One of my assignments at that Crossings conference on Monday Jan. 25 is to
show and tell the group what Werner Elert is doing in his book on Christian
ethics. Here's a trial run for today's ThTh post. [I got through only
one-half of the text by this Wednesday evening, so that's what you get here.
Wanna hear the rest? Well then, sign up for the conference--even at this
eleventh hour!]
Elert didn't title his book "Christian Ethics," but "Christian Ethos." A
nd that for a very specifc reason. He saw the subject matter of Christian
ethics not to be Christian morality, or Christian claims for what is right and
wrong behavior, but what it is that makes anything--better, any
person--"right or wrong," "sinful or righteous." Just as the task of dogmatics, he
claimed, is to study the church's "dogma," so the job in Christian ethics is
to study Christian "ethos." For ethos Elert uses the ancient definition.
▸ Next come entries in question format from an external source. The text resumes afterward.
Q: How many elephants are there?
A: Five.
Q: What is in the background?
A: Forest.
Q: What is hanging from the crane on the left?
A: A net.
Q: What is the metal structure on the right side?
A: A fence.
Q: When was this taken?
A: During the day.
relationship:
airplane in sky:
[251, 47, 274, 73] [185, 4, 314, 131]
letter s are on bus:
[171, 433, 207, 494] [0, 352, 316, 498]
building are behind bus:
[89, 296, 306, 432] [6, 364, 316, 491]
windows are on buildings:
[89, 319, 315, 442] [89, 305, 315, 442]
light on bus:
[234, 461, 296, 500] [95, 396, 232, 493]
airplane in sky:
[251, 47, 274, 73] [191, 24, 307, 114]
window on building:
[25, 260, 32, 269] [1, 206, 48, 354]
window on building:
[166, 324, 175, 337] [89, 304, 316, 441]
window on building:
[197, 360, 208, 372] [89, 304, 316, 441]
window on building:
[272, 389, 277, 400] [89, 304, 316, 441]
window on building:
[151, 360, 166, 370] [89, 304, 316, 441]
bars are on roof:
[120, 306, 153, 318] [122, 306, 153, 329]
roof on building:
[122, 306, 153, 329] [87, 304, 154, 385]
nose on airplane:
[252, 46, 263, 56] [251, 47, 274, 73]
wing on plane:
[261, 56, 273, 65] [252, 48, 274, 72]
Ethos is the value, the worth, the "quality" predicated to persons and
actions.
Simple illustration. At the end of the first day of creation in Genesis 1,
God looks at the light just created and says "good." It's no longer just
light, but "good" light. When such verdicts are made about people, that's
ethos. Ethics is the study of human ethos, what all is going on with ethos
labels--good or bad, right or wrong, sinful or righteous. Theological ethics
studies human ethos according to God's evaluations. "Christian" ethics
studies human ethos when Christ is in the mix.
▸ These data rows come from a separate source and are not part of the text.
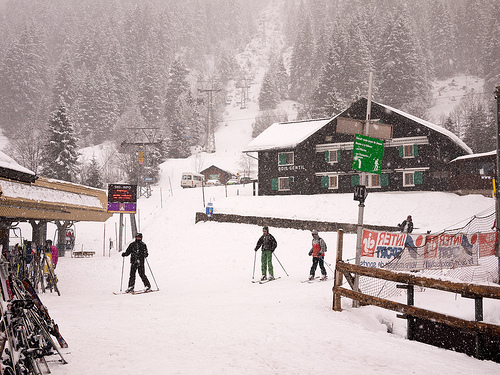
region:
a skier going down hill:
[111, 233, 158, 298]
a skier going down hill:
[246, 219, 290, 287]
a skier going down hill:
[300, 230, 331, 288]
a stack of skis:
[3, 262, 60, 367]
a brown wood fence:
[318, 262, 499, 342]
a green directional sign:
[346, 133, 388, 180]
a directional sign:
[103, 179, 137, 219]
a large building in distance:
[242, 104, 492, 198]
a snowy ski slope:
[185, 9, 286, 176]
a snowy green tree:
[38, 99, 83, 183]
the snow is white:
[191, 335, 261, 367]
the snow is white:
[217, 306, 267, 372]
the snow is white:
[223, 284, 290, 368]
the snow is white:
[232, 323, 297, 373]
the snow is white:
[284, 357, 301, 369]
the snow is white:
[199, 295, 246, 348]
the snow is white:
[187, 276, 251, 357]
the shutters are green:
[314, 171, 331, 191]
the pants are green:
[259, 247, 278, 285]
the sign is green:
[325, 112, 390, 184]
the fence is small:
[330, 222, 489, 341]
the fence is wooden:
[326, 244, 480, 344]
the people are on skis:
[122, 226, 326, 309]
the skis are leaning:
[10, 248, 66, 372]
Now to Elert's own text. Here is the table of contents from the front of
the book. I will add under each of the 63 sub-sections in the ten chapters
the basic thesis sentences that come in each sub-section.
THE CHRISTIAN ETHOS by Werner Elert
Table of Contents
INTRODUCTION
The Task
[Basically what is written above in my introduction]
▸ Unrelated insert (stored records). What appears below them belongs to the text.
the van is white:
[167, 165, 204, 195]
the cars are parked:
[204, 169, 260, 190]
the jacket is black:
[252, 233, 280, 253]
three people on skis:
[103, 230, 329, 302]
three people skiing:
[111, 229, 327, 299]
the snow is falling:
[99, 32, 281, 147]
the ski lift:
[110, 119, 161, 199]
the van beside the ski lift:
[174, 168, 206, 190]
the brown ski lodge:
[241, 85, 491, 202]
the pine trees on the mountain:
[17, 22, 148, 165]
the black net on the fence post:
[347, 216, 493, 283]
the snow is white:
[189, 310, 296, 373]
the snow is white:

Ethics Within the Framework of Theology
Studying dogma (in dogmatics) and ethos (in ethics) means looking for the
"sufficient grounds, the adequate support" for the Christian dogma, and for
Christian ethos. Basically answering the Why? question. Why, for what
reason, is this claim--of dogma, of ethos--true? In ethics: why, for what
reason, is someone/some action given the value/quality called "sinful" or
"righteous," wrong or right? The ethicist keeps on asking until he finds "reason
enough" for the claim.
Dogmatics and ethics are often covered by the term "systematic theology,"
but they are two different projects, looking for the sufficient groundings
of two different things--dogma and ethos.
Nevertherless the two are connected. Not in the fashion often proposed:
(dogma) what you should believe and (ethos) how you should act. But dogma
is "what has to proclaimed in order that people hear the Gospel," and ethos
is the quality/value change in people when they trust that Gospel.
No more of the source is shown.